• **TEXT PROVIDED**:
  • C-004031: Cleaneval development dataset
    This is a perl script which takes two arguments: first, the file to be scored, and second, the gold-standard file to compare it with. It calculates scores based on (1) the edit distance between the two and the extent to which contestant-inserted markup tags indicate blocks of text starting and ending in the same places; and (2) based on alignment of text alone, ignoring the contestant-inserted markup tags. Comments in the code provide more detail. It has been well tested for English but not so well tested for Chinese: we hope to publish an amended version for Chinese shortly. Script available at http://cleaneval.sigwac.org.uk/cleaneval_scorer.zip (-- zipped so our server does not try to run it).
    • isRequiredBy: Cleaneval
  • C-004032: SCoRE: Singapore Corpus of Research in Education
    a large collection of data on classroom interactions, teaching materials and students' assignments in Singapore primary and secondary schools from its various research projects. The proposed deliverables include a speech subcorpus, a lexical subcorpus, and several multilevel annotated subcorpora at different development stages. Eventually all these subcorpora will be indexed and incorporated into a large corpus database, which will be provided with sophisticated query tools for both online and offline queries.
  • C-004033: Singaporean Preschoolers Oral Competence in Mandarin
    This is a specific focus project investigating the relationship between Singaporean Chinese children's home language use and their oral Mandarin competence. In this project, random sampling approach was adopted, where 1000 of boys and girls aged at 5 and 6 years old from 36 childcare centers and kindergartens (17 public, 10 church and 9 private) were recruited. In addition to the equal number of their parents’ sociolinguistic questionnaires collected and processed, the oral production of 600 of the 1000 participants (300 hours audio recordings) and 24 video taped classroom observations (12 hours video recordings) were transcribed and annotated. The ultimate goal of this project is to compile a multi-modal corpus of Singapore preschool children's oral language in Mandarin.

• **EXCERPTED RECORDS**:
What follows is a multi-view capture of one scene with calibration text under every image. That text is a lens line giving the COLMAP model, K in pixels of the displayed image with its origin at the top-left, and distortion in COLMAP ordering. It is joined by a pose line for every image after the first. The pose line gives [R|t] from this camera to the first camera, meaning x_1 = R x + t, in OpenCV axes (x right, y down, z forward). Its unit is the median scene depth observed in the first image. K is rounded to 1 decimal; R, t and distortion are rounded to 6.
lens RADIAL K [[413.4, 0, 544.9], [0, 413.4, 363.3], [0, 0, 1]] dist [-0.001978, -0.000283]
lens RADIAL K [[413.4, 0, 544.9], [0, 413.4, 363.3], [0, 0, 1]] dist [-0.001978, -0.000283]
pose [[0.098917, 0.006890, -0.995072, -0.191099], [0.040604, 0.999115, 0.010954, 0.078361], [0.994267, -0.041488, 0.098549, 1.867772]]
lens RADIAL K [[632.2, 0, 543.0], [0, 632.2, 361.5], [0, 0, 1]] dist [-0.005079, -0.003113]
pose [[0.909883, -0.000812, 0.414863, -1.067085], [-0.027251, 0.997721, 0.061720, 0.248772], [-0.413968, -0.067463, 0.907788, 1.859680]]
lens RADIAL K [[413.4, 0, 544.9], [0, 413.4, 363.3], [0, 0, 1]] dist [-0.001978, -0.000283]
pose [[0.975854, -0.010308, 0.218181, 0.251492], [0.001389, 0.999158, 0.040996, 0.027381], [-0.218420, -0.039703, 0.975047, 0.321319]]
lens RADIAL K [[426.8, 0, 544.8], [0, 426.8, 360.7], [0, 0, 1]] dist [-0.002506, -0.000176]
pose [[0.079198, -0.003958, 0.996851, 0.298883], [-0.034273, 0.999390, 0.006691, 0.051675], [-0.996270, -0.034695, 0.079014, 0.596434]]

• **TASKS TO CARRY OUT**:
1. Please list every catalog code beginning with "C-" in the resource catalog text, each with the title that follows it.
2. Carry on the resource catalog text from the point where it stops.

• **ANSWERS FOR THIS EXERCISE**:
1.
C-004031: Cleaneval development dataset
C-004032: SCoRE: Singapore Corpus of Research in Education
C-004033: Singaporean Preschoolers Oral Competence in Mandarin

2.
  • C-004034: Hindi Speech Data base
    This is related to the speech technology. The data base is meant to be supportive for developing Automatic Speech Recognition (ASR) systems in Hindi.
  • C-004035: Mandarin Topic-oriented Conversation Corpus
    The annotation system is designed to mark discourse functions in natural conversations. Opening, main discussion and closing are the three main parts of a natural, topic-oriented conversation. The main discussion contains discourse functions intended to start a discussion, to negotiate a topic, to introduce a topic, to talk about a topic, and to end the discussion.
  • C-004036: Mandarin Map Task Corpus
    The Mandarin Map Task Corpus (MMTC) was recorded in 2002, from January to March. There are 30 task-oriented conversations between familiar persons. One speaker with a detailed map had to give oral instructions to the other speaker with a simplified map to three destinations on the map. The total length of the conversations are 5 hours. The average length of each conversation is 10 minutes.
  • C-004037: The Mandarin Conversational Dialogue Corpus
    The Mandarin Conversational Dialogue Corpus (MCDC) was recorded in 2001, from March to July. The conversations are natural conversations between two strangers. The conversation partners had to introduce themselves at the beginning of the conversation. The rest of the conversation was completely up to the conversation partners. There are 60 speakers in total. The total length of the 30 conversations is 25.6 hours; the average length of each conversation is 50 minutes.